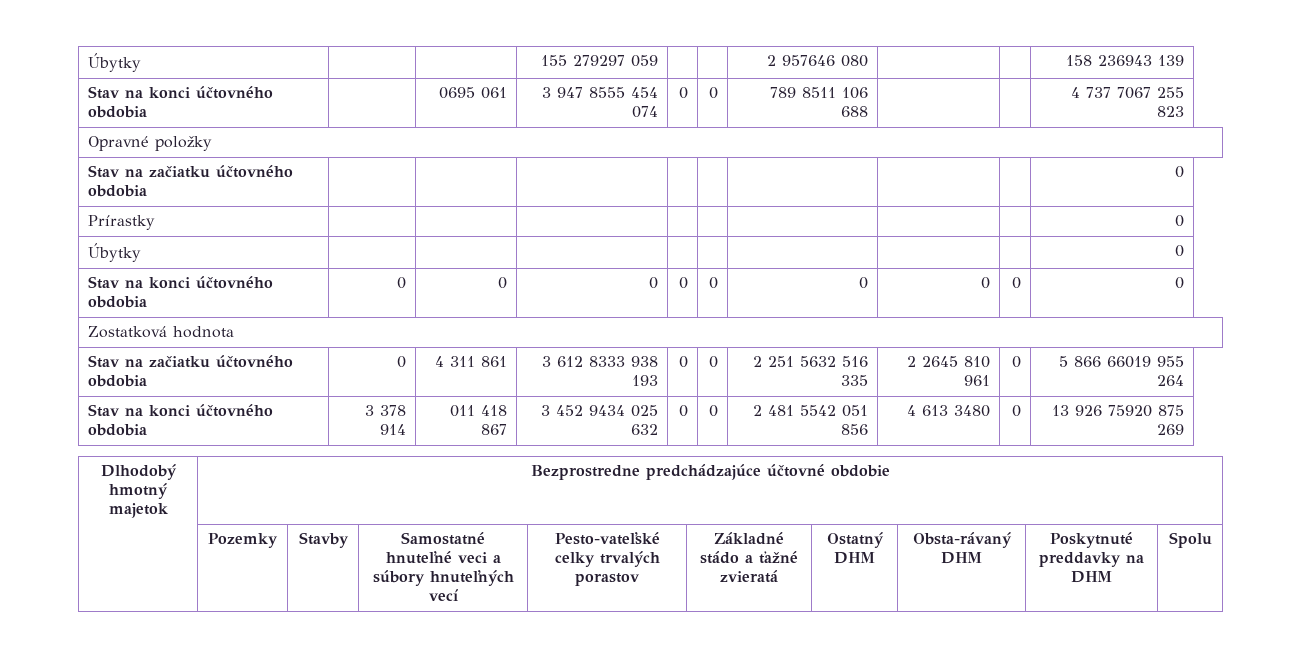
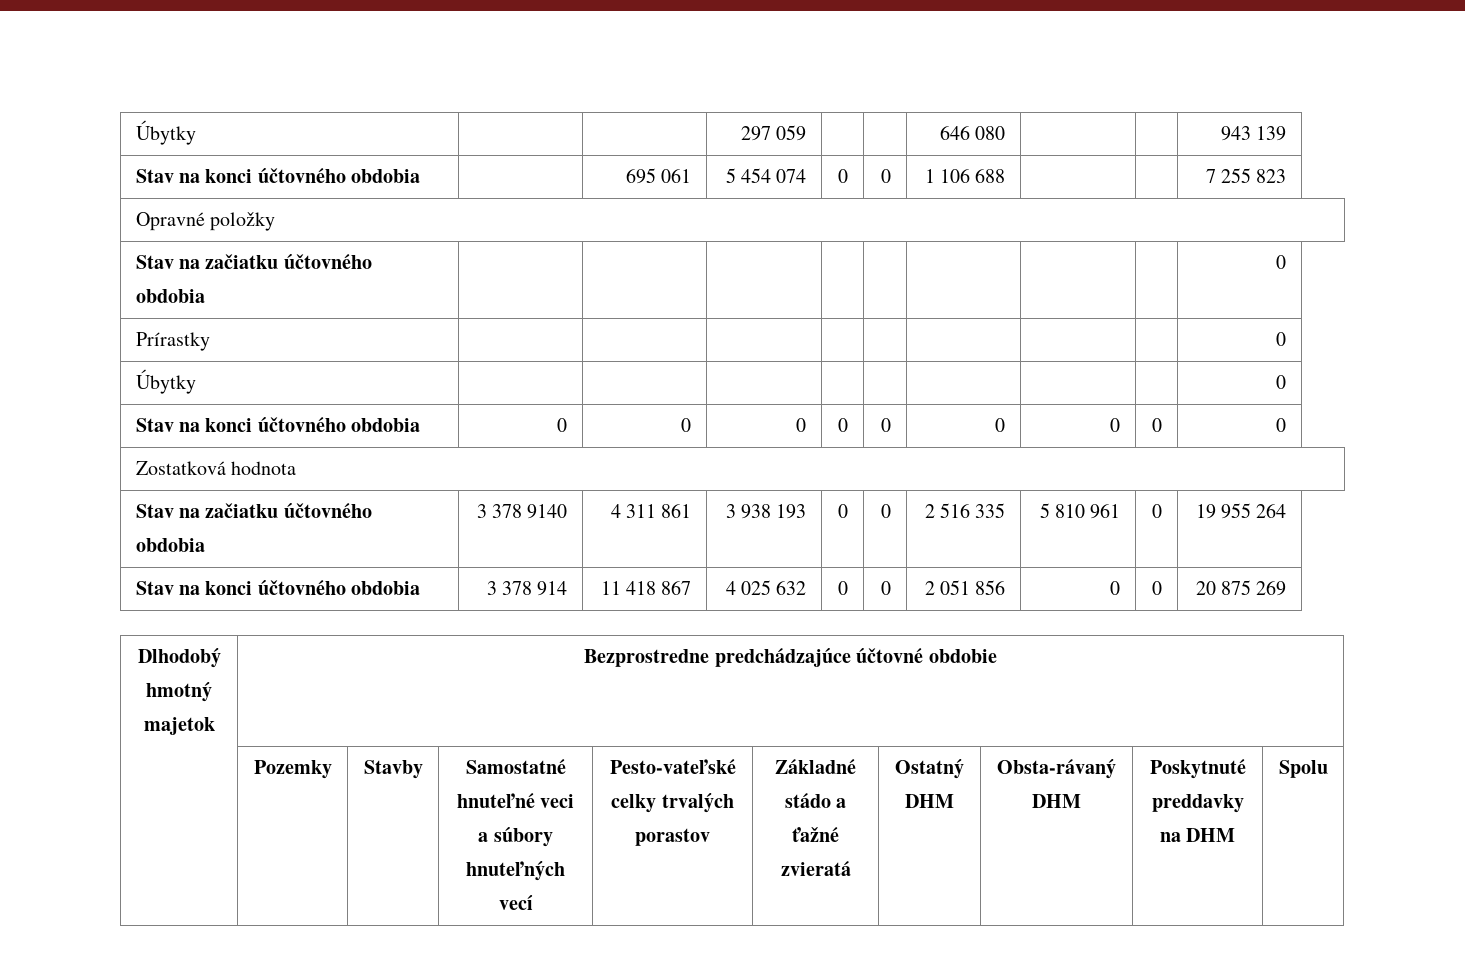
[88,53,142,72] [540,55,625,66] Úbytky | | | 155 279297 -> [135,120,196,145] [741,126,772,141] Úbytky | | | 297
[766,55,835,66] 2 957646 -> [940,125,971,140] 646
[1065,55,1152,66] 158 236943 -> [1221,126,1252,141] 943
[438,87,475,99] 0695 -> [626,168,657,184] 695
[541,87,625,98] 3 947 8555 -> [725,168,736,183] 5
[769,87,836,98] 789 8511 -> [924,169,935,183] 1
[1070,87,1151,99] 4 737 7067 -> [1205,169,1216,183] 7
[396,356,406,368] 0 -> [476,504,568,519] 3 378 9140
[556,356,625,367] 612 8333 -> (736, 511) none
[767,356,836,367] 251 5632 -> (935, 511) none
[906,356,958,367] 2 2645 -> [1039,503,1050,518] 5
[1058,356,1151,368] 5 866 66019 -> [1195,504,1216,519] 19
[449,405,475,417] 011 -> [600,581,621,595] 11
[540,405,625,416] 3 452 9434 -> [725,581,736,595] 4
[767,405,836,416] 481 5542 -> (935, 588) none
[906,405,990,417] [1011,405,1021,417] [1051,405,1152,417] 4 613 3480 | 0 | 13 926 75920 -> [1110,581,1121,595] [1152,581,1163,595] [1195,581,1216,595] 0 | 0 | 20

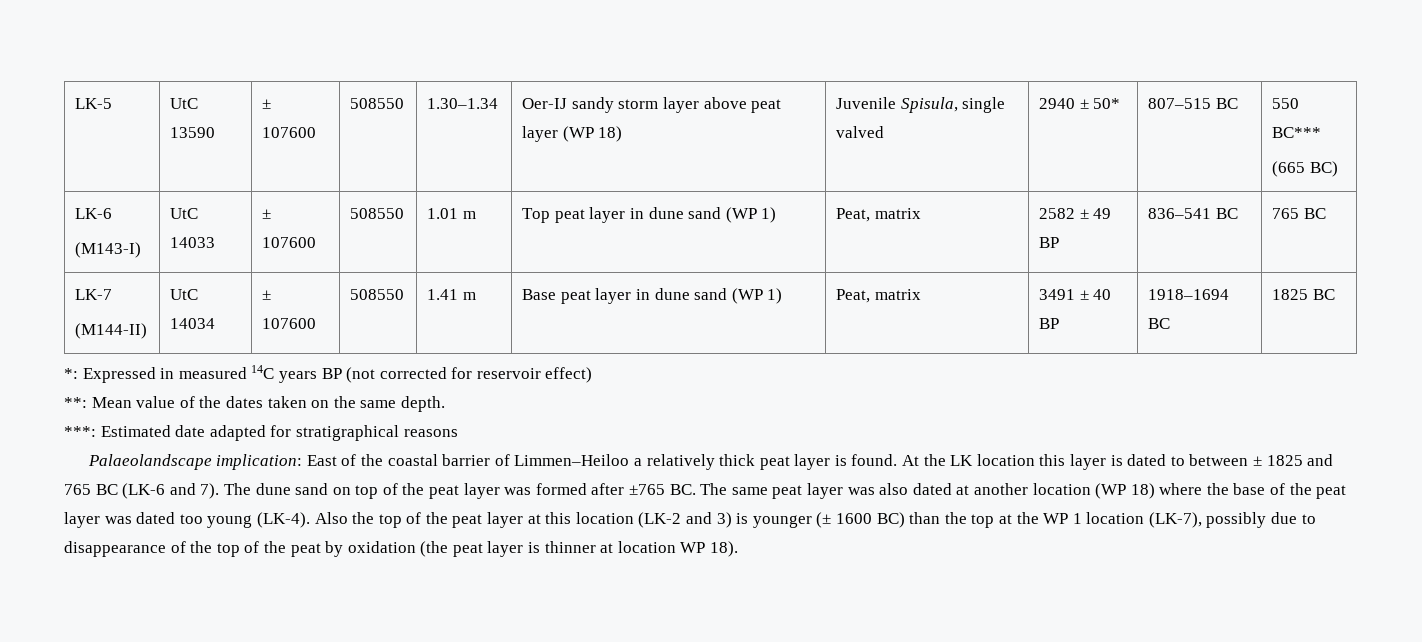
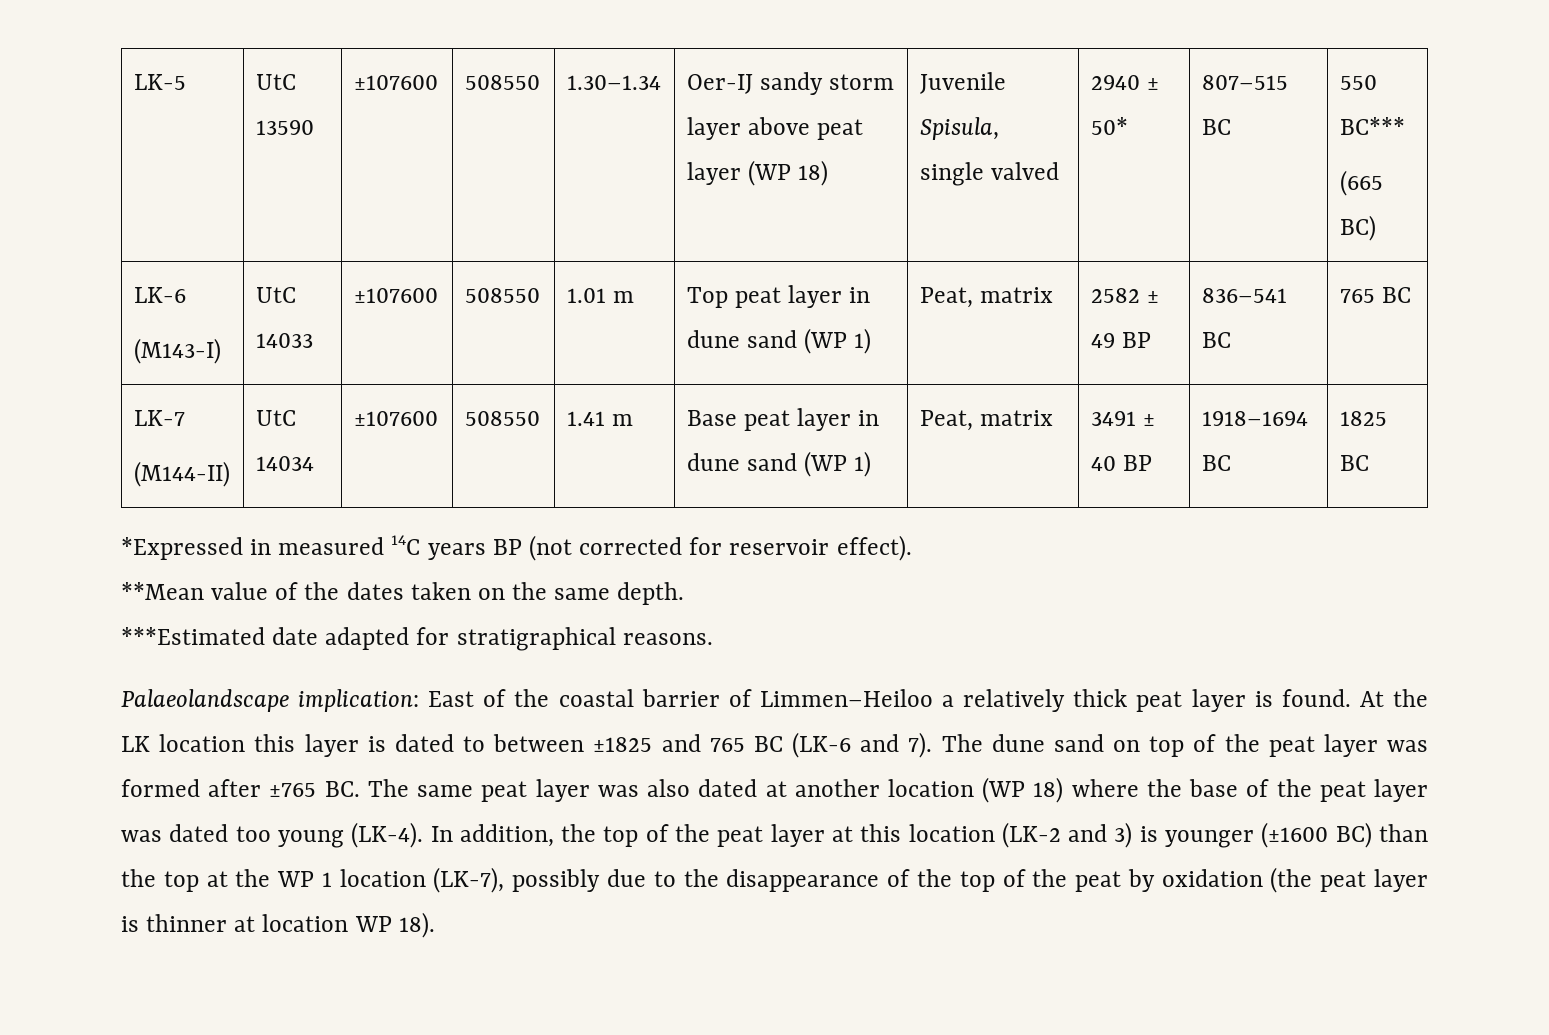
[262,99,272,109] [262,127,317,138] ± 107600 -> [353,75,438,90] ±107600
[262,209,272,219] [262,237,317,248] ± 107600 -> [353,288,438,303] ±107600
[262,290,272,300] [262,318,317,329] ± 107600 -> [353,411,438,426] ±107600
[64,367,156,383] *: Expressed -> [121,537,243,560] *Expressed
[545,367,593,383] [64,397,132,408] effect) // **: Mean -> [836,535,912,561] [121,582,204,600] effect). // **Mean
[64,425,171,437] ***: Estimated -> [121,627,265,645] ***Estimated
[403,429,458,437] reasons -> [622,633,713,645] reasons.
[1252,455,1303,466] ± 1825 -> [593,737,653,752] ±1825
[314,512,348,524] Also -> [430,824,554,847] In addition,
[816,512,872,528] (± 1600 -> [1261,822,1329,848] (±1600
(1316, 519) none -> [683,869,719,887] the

□ □ □ □ □

To-do item:
The reply should consist only of the line containing "[314,512,348,524] Also ->" and all lines after it in the listing above, reproduced exactly.

Exercise answer:
[314,512,348,524] Also -> [430,824,554,847] In addition,
[816,512,872,528] (± 1600 -> [1261,822,1329,848] (±1600
(1316, 519) none -> [683,869,719,887] the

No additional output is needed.